→ **PROVIDED MATERIAL**:
****************************************

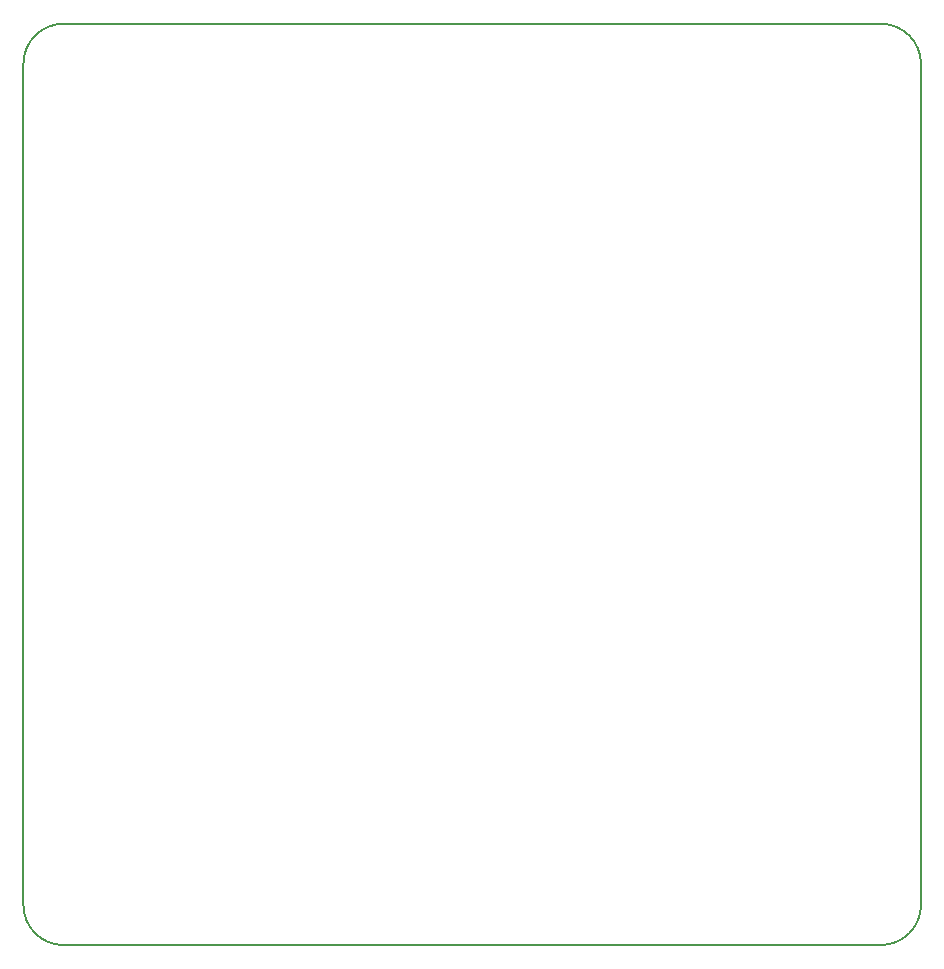
<source format=gbr>
%TF.GenerationSoftware,KiCad,Pcbnew,8.0.2*%
%TF.CreationDate,2024-07-15T20:50:26+07:00*%
%TF.ProjectId,chroma-pixel-h743,6368726f-6d61-42d7-9069-78656c2d6837,rev?*%
%TF.SameCoordinates,Original*%
%TF.FileFunction,Profile,NP*%
%FSLAX46Y46*%
G04 Gerber Fmt 4.6, Leading zero omitted, Abs format (unit mm)*
G04 Created by KiCad (PCBNEW 8.0.2) date 2024-07-15 20:50:26*
%MOMM*%
%LPD*%
G01*
G04 APERTURE LIST*
%TA.AperFunction,Profile*%
%ADD10C,0.150000*%
%TD*%
G04 APERTURE END LIST*
D10*
X182197300Y-122941100D02*
X182197300Y-51741100D01*
X178797300Y-126341100D02*
X109597300Y-126341100D01*
X178797300Y-48341100D02*
X109597300Y-48341100D01*
X182197300Y-122941100D02*
G75*
G02*
X178797300Y-126341100I-3400000J0D01*
G01*
X106197300Y-122941100D02*
X106197300Y-51741100D01*
X109597300Y-126341100D02*
G75*
G02*
X106197300Y-122941100I0J3400000D01*
G01*
X178797300Y-48341100D02*
G75*
G02*
X182197300Y-51741100I0J-3400000D01*
G01*
X106197300Y-51741100D02*
G75*
G02*
X109597300Y-48341100I3400000J0D01*
G01*
M02*

</source>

****************************************

→ **WHAT YOU NEED TO DO**:
Find and copy each line of the material that holds the word "APERTURE".

→ **EXPECTED ANSWER**:
G04 APERTURE LIST*
G04 APERTURE END LIST*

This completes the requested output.